Submit on Canvas by Tuesday 10/25/22 at 11:53 PM. Ask questions and discuss on Piazza. Have fun!
The data (in the file ReachData.npz
) is available here and can be loaded
as shown below. Please note that a .mat file of the same data for those who prefer MATLAB has been made available under Files --> Data on
Canvas due to size restrictions on github. Unfortunately, I will not be able to provide any MATLAB coding support. A demo notebook playing
around a little with the data will be shared at this link here (notebook from lecture).
import numpy as np
reachDataFile = np.load("ReachData.npz",allow_pickle=True)
spikeTimes = reachDataFile['spikeTimes']
timeTouchHeld = reachDataFile['timeTouchHeld']
timeGoCue = reachDataFile['timeGoCue']
timeTargetAcquire = reachDataFile['timeTargetAcquire']
cfr = reachDataFile['cfr']
Data description: There are 1127 trials, $N$, and 190 neurons, $D$. Each of the 1127 rows in the data arrays are in order of the trial meaning row \(n\) of each variable corresponds to row $n$ every other variable. Please note that all times are given in ms.
Define two windows of spikes, the "plan window" encompassing spikes which were emitted between target onset and the go cue, and the "movement window" encompassing spikes which were emitted between the go cue and the time movement ends (note that both types of windows are of different lengths for for different trials). Here is example code to find the array of spikes in the plan window:
planSpikes = []
for trialIdx, trialSpikes in enumerate(spikeTimes):
planSpikes.append([np.sum((st > timeTouchHeld[trialIdx]) &
(st < timeGoCue[trialIdx])) for st in trialSpikes])
planSpikes = np.array(planSpikes) # will be 1127 x 190
Randomly choose 50 trials per target to be set as the training data (400 trials total). The remainng trials
will be used as test data. We can describe the number of spikes that a neuron produces in each window (vector
of neural counts as $\textbf{d}_{plan}$ and $\textbf{d}_{move}$, where $\textbf{d}\in\mathbb{R}^{D}$, where $D$ is
the number of neurons) using a wide variety of random process models.
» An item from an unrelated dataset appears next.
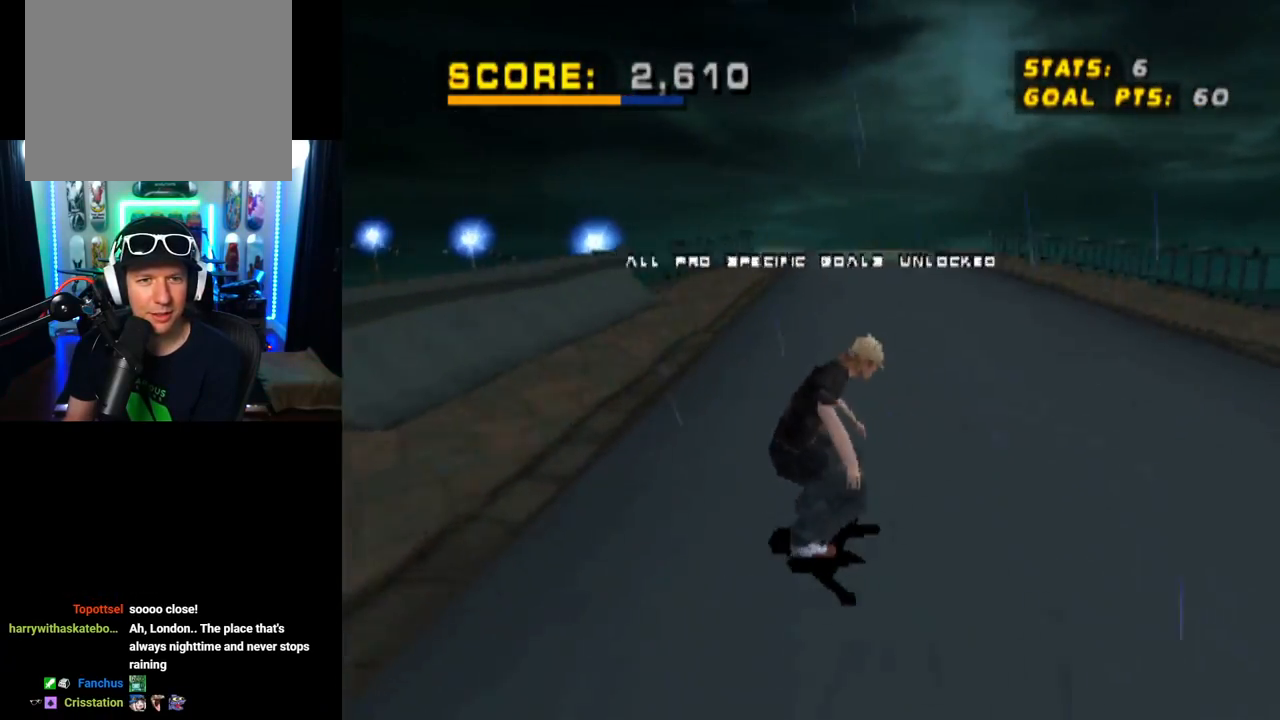
{"buttons": ["CROSS"], "left_stick": "center", "right_stick": "center", "events": [[283, "DPAD_LEFT", "down"], [400, "DPAD_LEFT", "up"]]}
Use the training data to estimate the parameters
of a target- direction-dependent vector Poisson process, i.e., $Pr(\textbf{d}_n∣target_k)∼Poisson(\textbf{λ}_k)$
$=$ $\prod^D_d Poisson(\textbf{λ}_{k,d})$.
In other words, calculate a Poisson model for each neuron and class - the rate for a class will be a vector the
size of the number of neurons. For each of the remaining test trials estimate the maximum loglikelihood reach target.
What is the overall decoding accuracy (i.e., what fraction of trials are decoded correctly) using only the plan window data?
Using only the movement window data? Combining both plan and movement data? Why might these be different? Do the accuracies
match your expectations? Why or why not?
In your model in Problem 1, you decoded maximum likelihood targets using all 190 neurons. Now, perform a "neuron dropping analysis". Starting with your full model, randomly eliminate neurons and evaluate decoding accuraccy in the reduced dataset. Eliminate between 20 and 180 neurons (by 20s -- so decode using between 10 and 190 neurons in steps of 20 neurons) -- average each point (number of neurons) by randomly choosing 20 neurons to be dropped 20 times (i.e., drop 20 neurons at each step 20 times to account for variability as some neurons probably contribute more information than others). Plot decoding accuracy as a function of the number of neurons available to the decoder. Describe what you see and hypothesize why this might be the case.